- Les faits reprochés couvrent les années financières 2012 à 2014.
- Les infractions concernent l’évasion fiscale et l’utilisation de faux documents.
- Les condamnations comprennent des amendes, une peine d’emprisonnement avec sursis et des services communautaires.
- Les impôts, intérêts et pénalités dus doivent être intégralement remboursés à l’ARC.
Des plaidoyers de culpabilité devant la Cour
L’Agence du revenu du Canada (ARC) a confirmé que Gaétan Desbiens, de Saint-Augustin-de-Desmaures, administrateur et actionnaire de Cade Groupe Conseil inc., ainsi que Claude Genest, de Longueuil, ont plaidé coupable le 9 janvier 2026 au palais de justice de Longueuil. Les deux hommes faisaient face à des accusations criminelles en vertu de la Loi de l’impôt sur le revenu pour avoir volontairement éludé ou tenté d’éluder le paiement des impôts de l’entreprise.
Dans le cadre de cette même affaire, Jessy Savaria (CPA), de Granby, a également plaidé coupable à des accusations prévues au Code criminel. Il a reconnu avoir utilisé ou transmis des documents qu’il savait ou croyait contrefaits, tout en sachant qu’ils serviraient à commettre une infraction.
Des peines et amendes imposées par le tribunal
À l’issue des procédures judiciaires, le tribunal a imposé des sanctions significatives aux personnes reconnues coupables. M. Desbiens a été condamné à une peine d’emprisonnement de six mois avec sursis, en plus d’une amende de 74 450 dollars. M. Genest s’est vu imposer une amende du même montant, soit 74 450 dollars. Pour sa part, M. Savaria a reçu une peine de 240 heures de services communautaires, à effectuer dans un délai de 18 mois suivant sa condamnation.
L’ARC rappelle que ces sanctions pénales s’ajoutent aux obligations fiscales.

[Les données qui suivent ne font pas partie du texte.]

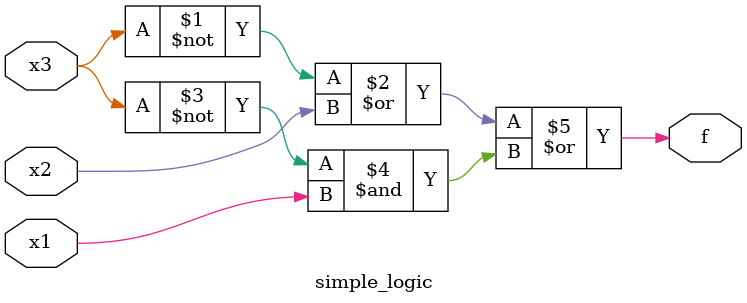
<source format=v>
module simple_logic( 
    input x3,
    input x2,
    input x1,  // three inputs
    output f   // one output
);
    assign f=(~x3|x2) |(~x3&x1);

endmodule

</source>
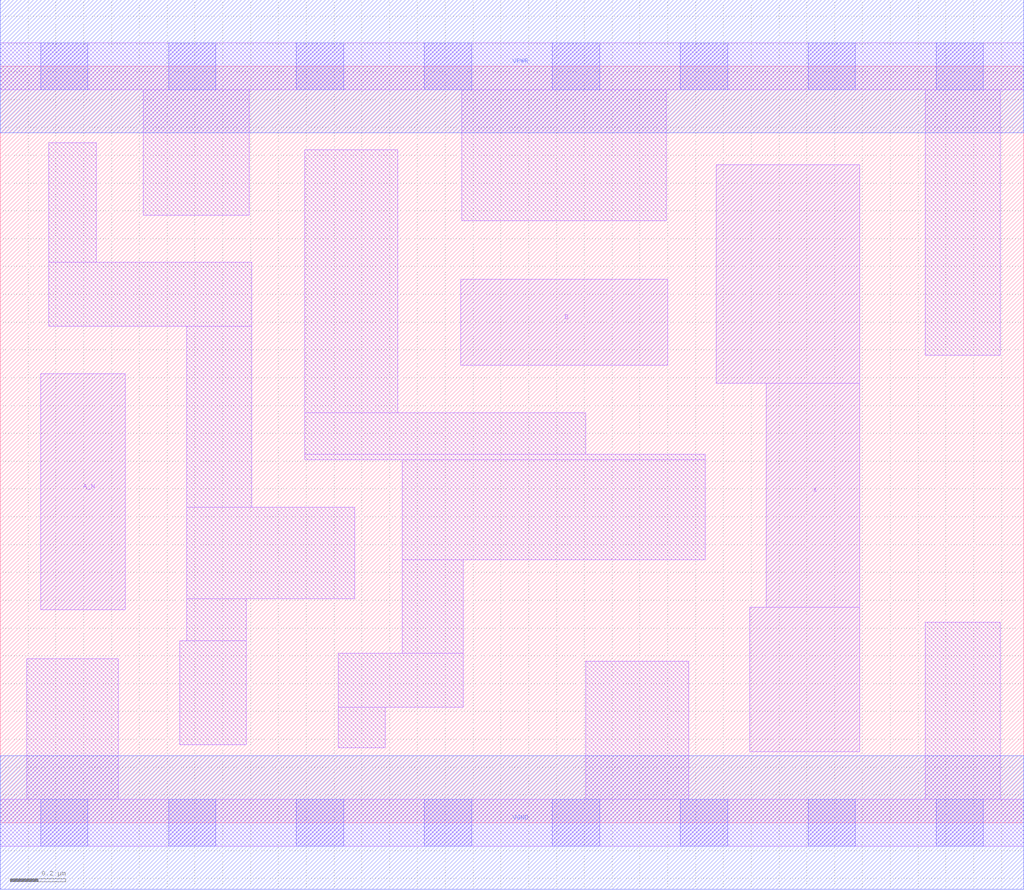
<source format=lef>
# Copyright 2020 The SkyWater PDK Authors
#
# Licensed under the Apache License, Version 2.0 (the "License");
# you may not use this file except in compliance with the License.
# You may obtain a copy of the License at
#
#     https://www.apache.org/licenses/LICENSE-2.0
#
# Unless required by applicable law or agreed to in writing, software
# distributed under the License is distributed on an "AS IS" BASIS,
# WITHOUT WARRANTIES OR CONDITIONS OF ANY KIND, either express or implied.
# See the License for the specific language governing permissions and
# limitations under the License.
#
# SPDX-License-Identifier: Apache-2.0

VERSION 5.7 ;
  NAMESCASESENSITIVE ON ;
  NOWIREEXTENSIONATPIN ON ;
  DIVIDERCHAR "/" ;
  BUSBITCHARS "[]" ;
UNITS
  DATABASE MICRONS 200 ;
END UNITS
PROPERTYDEFINITIONS
  MACRO maskLayoutSubType STRING ;
  MACRO prCellType STRING ;
  MACRO originalViewName STRING ;
END PROPERTYDEFINITIONS
MACRO sky130_fd_sc_hdll__and2b_2
  CLASS CORE ;
  FOREIGN sky130_fd_sc_hdll__and2b_2 ;
  ORIGIN  0.000000  0.000000 ;
  SIZE  3.680000 BY  2.720000 ;
  SYMMETRY X Y R90 ;
  SITE unithd ;
  PIN A_N
    ANTENNAGATEAREA  0.138600 ;
    DIRECTION INPUT ;
    USE SIGNAL ;
    PORT
      LAYER li1 ;
        RECT 0.145000 0.765000 0.450000 1.615000 ;
    END
  END A_N
  PIN B
    ANTENNAGATEAREA  0.138600 ;
    DIRECTION INPUT ;
    USE SIGNAL ;
    PORT
      LAYER li1 ;
        RECT 1.655000 1.645000 2.400000 1.955000 ;
    END
  END B
  PIN VGND
    ANTENNADIFFAREA  0.541950 ;
    DIRECTION INOUT ;
    USE SIGNAL ;
    PORT
      LAYER met1 ;
        RECT 0.000000 -0.240000 3.680000 0.240000 ;
    END
  END VGND
  PIN VPWR
    ANTENNADIFFAREA  0.924800 ;
    DIRECTION INOUT ;
    USE SIGNAL ;
    PORT
      LAYER met1 ;
        RECT 0.000000 2.480000 3.680000 2.960000 ;
    END
  END VPWR
  PIN X
    ANTENNADIFFAREA  0.762000 ;
    DIRECTION OUTPUT ;
    USE SIGNAL ;
    PORT
      LAYER li1 ;
        RECT 2.575000 1.580000 3.090000 2.365000 ;
        RECT 2.695000 0.255000 3.090000 0.775000 ;
        RECT 2.755000 0.775000 3.090000 1.580000 ;
    END
  END X
  OBS
    LAYER li1 ;
      RECT 0.000000 -0.085000 3.680000 0.085000 ;
      RECT 0.000000  2.635000 3.680000 2.805000 ;
      RECT 0.095000  0.085000 0.425000 0.590000 ;
      RECT 0.175000  1.785000 0.905000 2.015000 ;
      RECT 0.175000  2.015000 0.345000 2.445000 ;
      RECT 0.515000  2.185000 0.895000 2.635000 ;
      RECT 0.645000  0.280000 0.885000 0.655000 ;
      RECT 0.670000  0.655000 0.885000 0.805000 ;
      RECT 0.670000  0.805000 1.275000 1.135000 ;
      RECT 0.670000  1.135000 0.905000 1.785000 ;
      RECT 1.095000  1.305000 2.535000 1.325000 ;
      RECT 1.095000  1.325000 2.105000 1.475000 ;
      RECT 1.095000  1.475000 1.430000 2.420000 ;
      RECT 1.215000  0.270000 1.385000 0.415000 ;
      RECT 1.215000  0.415000 1.665000 0.610000 ;
      RECT 1.445000  0.610000 1.665000 0.945000 ;
      RECT 1.445000  0.945000 2.535000 1.305000 ;
      RECT 1.660000  2.165000 2.395000 2.635000 ;
      RECT 2.105000  0.085000 2.475000 0.580000 ;
      RECT 3.325000  0.085000 3.595000 0.720000 ;
      RECT 3.325000  1.680000 3.595000 2.635000 ;
    LAYER mcon ;
      RECT 0.145000 -0.085000 0.315000 0.085000 ;
      RECT 0.145000  2.635000 0.315000 2.805000 ;
      RECT 0.605000 -0.085000 0.775000 0.085000 ;
      RECT 0.605000  2.635000 0.775000 2.805000 ;
      RECT 1.065000 -0.085000 1.235000 0.085000 ;
      RECT 1.065000  2.635000 1.235000 2.805000 ;
      RECT 1.525000 -0.085000 1.695000 0.085000 ;
      RECT 1.525000  2.635000 1.695000 2.805000 ;
      RECT 1.985000 -0.085000 2.155000 0.085000 ;
      RECT 1.985000  2.635000 2.155000 2.805000 ;
      RECT 2.445000 -0.085000 2.615000 0.085000 ;
      RECT 2.445000  2.635000 2.615000 2.805000 ;
      RECT 2.905000 -0.085000 3.075000 0.085000 ;
      RECT 2.905000  2.635000 3.075000 2.805000 ;
      RECT 3.365000 -0.085000 3.535000 0.085000 ;
      RECT 3.365000  2.635000 3.535000 2.805000 ;
  END
  PROPERTY maskLayoutSubType "abstract" ;
  PROPERTY prCellType "standard" ;
  PROPERTY originalViewName "layout" ;
END sky130_fd_sc_hdll__and2b_2

</source>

Les contribuables condamnés doivent également acquitter l’ensemble des impôts et taxes dus, ainsi que les intérêts et pénalités applicables imposés par l’Agence.
Un stratagème mis au jour par l’enquête
L’enquête menée par l’ARC a permis d’établir que, pour les années financières visées, Cade Groupe Conseil inc. déclarait comme dépenses déductibles des paiements qui correspondaient en réalité au remboursement d’un prêt personnel contracté par M. Desbiens. Ces montants ont ainsi été indûment déduits du revenu imposable de l’entreprise.
Toujours selon les conclusions de l’enquête, M. Desbiens aurait agi de concert avec M. Genest et M. Savaria pour fabriquer de faux documents. Ces documents ont ensuite été présentés lors d’une vérification fiscale de l’ARC, dans le but de justifier les dépenses réclamées et de masquer la véritable nature des transactions. Les renseignements propres à cette affaire proviennent directement des dossiers judiciaires.
La lutte contre l’évasion fiscale au cœur du mandat de l’ARC
Par cette annonce, l’Agence du revenu du Canada réitère son engagement à préserver l’intégrité du régime fiscal canadien. La lutte contre l’évasion fiscale et les déclarations frauduleuses constitue un pilier central de son mandat, puisqu’elle permet d’assurer l’équité du système et le financement des programmes publics essentiels.
L’ARC rappelle que toute personne ou entreprise qui omet de déclarer la totalité de ses revenus, ou qui réclame des déductions, pertes ou prestations auxquelles elle n’a pas droit, s’expose à des conséquences financières et pénales importantes. En plus des amendes et des peines prévues par la loi, les montants indûment soustraits doivent être remboursés intégralement.
Des outils pour informer et prévenir
Afin de sensibiliser la population et de dissuader les comportements frauduleux, l’ARC met à la disposition du public un service d’abonnement gratuit permettant de suivre les mesures d’exécution qu’elle entreprend. L’Agence invite également les citoyens à signaler les cas soupçonnés de fraude fiscale ou liée aux prestations.
Elle rappelle par ailleurs l’existence du Programme des divulgations volontaires, qui permet aux contribuables de corriger leur situation fiscale en déclarant volontairement des renseignements inexacts ou incomplets, sous certaines conditions, avant qu’une enquête ne soit amorcée.
Un message clair envoyé aux contribuables
Cette affaire illustre clairement que l’utilisation de stratagèmes complexes, incluant la fabrication de faux documents, ne permet pas d’échapper aux mécanismes de contrôle fiscaux. Les enquêtes de l’ARC, combinées au travail des tribunaux, visent à maintenir un régime fiscal juste, au bénéfice de l’ensemble de la société canadienne.
En sanctionnant sévèrement les infractions constatées, le système judiciaire envoie un message sans équivoque : l’évasion fiscale et la fraude ne sont pas tolérées et entraînent des conséquences réelles, tant sur le plan financier que pénal.